The marketing world is abuzz about the announcement by Procter & Gamble (P&G) that it plans to sell more than half of its brands. Arguably the greatest consumer brand company the world has ever known, P&G is largely responsible for the manner in which consumer brands have been marketed for over a hundred years.
Here's the key to P&G's action: Profitability. P&G owns around 180 brands, but 70 or 80 of them throw off 90 percent of the company's sales and 95 percent of the company's profits.

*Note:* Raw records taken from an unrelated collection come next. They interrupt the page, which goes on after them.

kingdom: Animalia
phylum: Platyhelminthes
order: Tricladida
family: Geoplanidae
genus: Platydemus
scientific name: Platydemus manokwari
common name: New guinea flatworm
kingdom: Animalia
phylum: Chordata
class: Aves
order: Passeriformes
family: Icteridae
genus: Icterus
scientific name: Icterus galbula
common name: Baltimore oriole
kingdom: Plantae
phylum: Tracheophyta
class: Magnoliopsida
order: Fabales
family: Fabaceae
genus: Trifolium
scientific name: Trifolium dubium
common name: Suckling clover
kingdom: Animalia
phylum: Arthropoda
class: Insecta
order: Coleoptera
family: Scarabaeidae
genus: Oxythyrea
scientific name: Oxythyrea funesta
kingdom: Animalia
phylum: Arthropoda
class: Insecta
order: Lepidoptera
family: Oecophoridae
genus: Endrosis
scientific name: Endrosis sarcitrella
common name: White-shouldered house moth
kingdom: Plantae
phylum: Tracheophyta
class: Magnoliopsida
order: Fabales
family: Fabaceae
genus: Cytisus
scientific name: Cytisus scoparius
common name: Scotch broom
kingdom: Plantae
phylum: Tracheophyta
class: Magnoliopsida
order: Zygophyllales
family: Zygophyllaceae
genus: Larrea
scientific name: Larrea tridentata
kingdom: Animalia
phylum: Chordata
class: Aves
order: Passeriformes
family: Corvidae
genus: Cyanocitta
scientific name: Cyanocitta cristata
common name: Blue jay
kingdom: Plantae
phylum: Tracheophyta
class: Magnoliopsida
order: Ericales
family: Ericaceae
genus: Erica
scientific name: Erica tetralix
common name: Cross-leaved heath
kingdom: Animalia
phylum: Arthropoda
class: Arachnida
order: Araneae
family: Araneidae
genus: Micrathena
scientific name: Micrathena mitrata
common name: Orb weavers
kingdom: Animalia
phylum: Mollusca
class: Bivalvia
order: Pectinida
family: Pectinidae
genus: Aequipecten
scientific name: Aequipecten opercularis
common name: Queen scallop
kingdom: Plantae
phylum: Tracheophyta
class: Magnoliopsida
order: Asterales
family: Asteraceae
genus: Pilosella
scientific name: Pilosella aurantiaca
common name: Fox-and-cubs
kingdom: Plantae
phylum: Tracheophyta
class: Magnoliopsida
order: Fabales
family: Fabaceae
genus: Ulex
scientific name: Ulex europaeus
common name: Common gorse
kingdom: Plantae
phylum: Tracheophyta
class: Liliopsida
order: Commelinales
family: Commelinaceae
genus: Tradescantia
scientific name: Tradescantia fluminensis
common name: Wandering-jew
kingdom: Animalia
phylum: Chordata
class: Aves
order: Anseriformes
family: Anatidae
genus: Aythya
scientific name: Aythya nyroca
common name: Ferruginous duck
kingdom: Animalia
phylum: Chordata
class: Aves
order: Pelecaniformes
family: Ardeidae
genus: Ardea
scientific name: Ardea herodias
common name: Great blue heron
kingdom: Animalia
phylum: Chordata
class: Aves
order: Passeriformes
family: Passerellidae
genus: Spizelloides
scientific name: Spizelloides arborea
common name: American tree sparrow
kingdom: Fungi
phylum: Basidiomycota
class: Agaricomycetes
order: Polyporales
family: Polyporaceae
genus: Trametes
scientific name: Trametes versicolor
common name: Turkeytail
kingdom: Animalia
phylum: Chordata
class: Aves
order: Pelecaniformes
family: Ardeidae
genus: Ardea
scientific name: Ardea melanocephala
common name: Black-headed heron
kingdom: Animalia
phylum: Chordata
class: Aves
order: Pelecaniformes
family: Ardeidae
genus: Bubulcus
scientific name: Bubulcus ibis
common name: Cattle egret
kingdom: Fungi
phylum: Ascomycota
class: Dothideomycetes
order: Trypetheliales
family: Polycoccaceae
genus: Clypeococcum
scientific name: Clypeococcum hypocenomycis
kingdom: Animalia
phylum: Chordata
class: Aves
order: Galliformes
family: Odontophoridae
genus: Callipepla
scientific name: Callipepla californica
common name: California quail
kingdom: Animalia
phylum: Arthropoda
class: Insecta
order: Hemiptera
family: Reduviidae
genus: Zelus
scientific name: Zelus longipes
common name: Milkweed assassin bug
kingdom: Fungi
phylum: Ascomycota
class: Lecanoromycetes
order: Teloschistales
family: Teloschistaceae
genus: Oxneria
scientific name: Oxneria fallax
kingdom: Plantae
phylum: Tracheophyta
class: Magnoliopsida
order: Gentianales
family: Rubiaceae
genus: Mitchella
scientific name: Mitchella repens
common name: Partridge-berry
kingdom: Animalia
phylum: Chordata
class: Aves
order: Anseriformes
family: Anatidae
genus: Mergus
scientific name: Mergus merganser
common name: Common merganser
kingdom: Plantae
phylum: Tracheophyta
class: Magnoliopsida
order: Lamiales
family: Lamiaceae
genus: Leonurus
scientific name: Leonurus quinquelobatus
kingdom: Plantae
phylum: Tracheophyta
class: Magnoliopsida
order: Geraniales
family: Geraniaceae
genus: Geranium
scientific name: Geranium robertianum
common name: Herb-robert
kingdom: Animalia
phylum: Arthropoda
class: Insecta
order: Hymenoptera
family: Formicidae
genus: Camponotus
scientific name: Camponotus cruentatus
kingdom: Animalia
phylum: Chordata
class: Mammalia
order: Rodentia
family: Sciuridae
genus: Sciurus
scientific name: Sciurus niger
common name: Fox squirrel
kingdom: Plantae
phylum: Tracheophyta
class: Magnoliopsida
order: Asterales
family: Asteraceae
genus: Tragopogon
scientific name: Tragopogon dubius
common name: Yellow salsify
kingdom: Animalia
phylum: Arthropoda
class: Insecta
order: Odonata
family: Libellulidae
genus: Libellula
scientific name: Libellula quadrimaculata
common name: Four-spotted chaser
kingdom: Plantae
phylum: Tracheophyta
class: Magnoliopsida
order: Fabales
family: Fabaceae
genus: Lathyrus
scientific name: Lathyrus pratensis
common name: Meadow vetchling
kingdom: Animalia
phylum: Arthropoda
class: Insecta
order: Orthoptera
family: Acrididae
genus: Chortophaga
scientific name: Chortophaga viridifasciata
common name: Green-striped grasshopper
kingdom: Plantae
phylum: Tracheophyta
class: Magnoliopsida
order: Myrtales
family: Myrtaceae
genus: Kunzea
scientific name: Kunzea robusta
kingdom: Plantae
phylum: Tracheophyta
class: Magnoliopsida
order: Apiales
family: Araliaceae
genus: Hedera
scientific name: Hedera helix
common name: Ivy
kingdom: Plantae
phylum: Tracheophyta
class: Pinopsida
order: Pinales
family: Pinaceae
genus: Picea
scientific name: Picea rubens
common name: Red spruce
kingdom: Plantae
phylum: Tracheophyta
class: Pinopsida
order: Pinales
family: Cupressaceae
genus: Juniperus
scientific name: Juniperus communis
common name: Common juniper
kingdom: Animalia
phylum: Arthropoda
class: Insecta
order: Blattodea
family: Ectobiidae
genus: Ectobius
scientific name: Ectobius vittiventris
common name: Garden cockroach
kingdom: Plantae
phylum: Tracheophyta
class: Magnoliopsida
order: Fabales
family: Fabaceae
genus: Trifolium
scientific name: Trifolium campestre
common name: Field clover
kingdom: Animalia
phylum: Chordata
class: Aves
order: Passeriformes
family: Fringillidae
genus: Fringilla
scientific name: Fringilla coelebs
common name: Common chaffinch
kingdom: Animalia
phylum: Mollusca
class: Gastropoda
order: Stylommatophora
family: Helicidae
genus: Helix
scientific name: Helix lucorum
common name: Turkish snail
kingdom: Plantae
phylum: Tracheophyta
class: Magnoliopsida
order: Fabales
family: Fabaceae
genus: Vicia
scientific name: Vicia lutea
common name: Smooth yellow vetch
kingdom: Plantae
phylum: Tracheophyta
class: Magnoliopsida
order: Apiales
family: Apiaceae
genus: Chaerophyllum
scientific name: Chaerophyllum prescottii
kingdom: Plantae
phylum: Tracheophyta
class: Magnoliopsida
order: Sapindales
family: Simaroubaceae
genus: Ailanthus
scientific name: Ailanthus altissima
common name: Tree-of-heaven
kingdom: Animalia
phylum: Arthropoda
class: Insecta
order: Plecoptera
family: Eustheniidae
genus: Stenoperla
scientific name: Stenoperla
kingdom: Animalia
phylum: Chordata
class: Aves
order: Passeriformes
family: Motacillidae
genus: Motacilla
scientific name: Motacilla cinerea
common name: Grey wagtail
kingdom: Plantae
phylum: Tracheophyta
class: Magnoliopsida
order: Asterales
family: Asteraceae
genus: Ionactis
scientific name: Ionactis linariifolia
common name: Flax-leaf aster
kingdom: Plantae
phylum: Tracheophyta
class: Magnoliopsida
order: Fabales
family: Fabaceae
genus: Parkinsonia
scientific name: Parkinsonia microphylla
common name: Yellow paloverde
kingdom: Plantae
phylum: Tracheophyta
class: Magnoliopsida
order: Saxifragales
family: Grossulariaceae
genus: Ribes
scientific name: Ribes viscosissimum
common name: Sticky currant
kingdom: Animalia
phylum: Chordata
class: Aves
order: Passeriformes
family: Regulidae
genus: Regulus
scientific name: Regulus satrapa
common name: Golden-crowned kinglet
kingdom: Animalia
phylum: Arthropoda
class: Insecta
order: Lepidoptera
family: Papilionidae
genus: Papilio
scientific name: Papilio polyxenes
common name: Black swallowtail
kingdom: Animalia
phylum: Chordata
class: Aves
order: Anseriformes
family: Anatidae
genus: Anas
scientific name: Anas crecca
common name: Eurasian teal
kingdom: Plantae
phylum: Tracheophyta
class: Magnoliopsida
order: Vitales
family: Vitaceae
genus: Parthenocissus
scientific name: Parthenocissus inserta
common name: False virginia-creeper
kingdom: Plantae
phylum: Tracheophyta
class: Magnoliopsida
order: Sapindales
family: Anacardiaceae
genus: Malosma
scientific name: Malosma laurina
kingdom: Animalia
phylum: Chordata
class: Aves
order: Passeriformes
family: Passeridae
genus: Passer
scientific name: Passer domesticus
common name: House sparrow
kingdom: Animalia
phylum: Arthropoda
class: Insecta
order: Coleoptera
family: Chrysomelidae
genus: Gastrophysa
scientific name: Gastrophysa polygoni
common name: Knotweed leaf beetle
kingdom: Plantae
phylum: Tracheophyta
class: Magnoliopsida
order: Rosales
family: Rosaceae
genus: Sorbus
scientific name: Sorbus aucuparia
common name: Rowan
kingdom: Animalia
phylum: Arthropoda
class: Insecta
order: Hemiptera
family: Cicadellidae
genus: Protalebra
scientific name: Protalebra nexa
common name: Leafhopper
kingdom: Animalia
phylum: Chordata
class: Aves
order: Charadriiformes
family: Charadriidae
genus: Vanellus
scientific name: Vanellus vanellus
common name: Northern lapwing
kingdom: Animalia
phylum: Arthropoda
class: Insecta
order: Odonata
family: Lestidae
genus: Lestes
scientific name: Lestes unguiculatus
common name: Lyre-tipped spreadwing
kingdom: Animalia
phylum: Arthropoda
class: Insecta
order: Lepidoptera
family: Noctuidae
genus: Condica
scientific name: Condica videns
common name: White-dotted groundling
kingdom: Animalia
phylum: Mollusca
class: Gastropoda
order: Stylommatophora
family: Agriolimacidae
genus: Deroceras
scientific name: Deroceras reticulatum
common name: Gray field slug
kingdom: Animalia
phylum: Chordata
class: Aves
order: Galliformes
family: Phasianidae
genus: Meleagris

About 22 of P&G's brands (such as Pampers and Tide) are each responsible for $1 billion or more in sales, according to the company.
P&G is a marketing company through and through, and this decision will surely be painful for the marketers who have worked tirelessly to champion the 90 to 100 brands the company will now try to sell. But P&G recognized that it could no longer be agile and nimble with such a large brand portfolio. A.G. Lafley, who retired as CEO but returned to P&G, told the Wall Street Journal, "I'm not interested in size at all. I'm interested in whether we are the preferred choice of shoppers." Notice the emphasis -- squarely on the consumer.
So what can marketers learn from this extraordinary announcement? Sometimes getting lean and mean is the better strategy. Recognizing where your sales and profits REALLY come from can lead to tough decisions, but it will likely result in a stronger bottom line. Even if, as in this case, that means jettisoning brands, it is probably the right thing to do in the long run.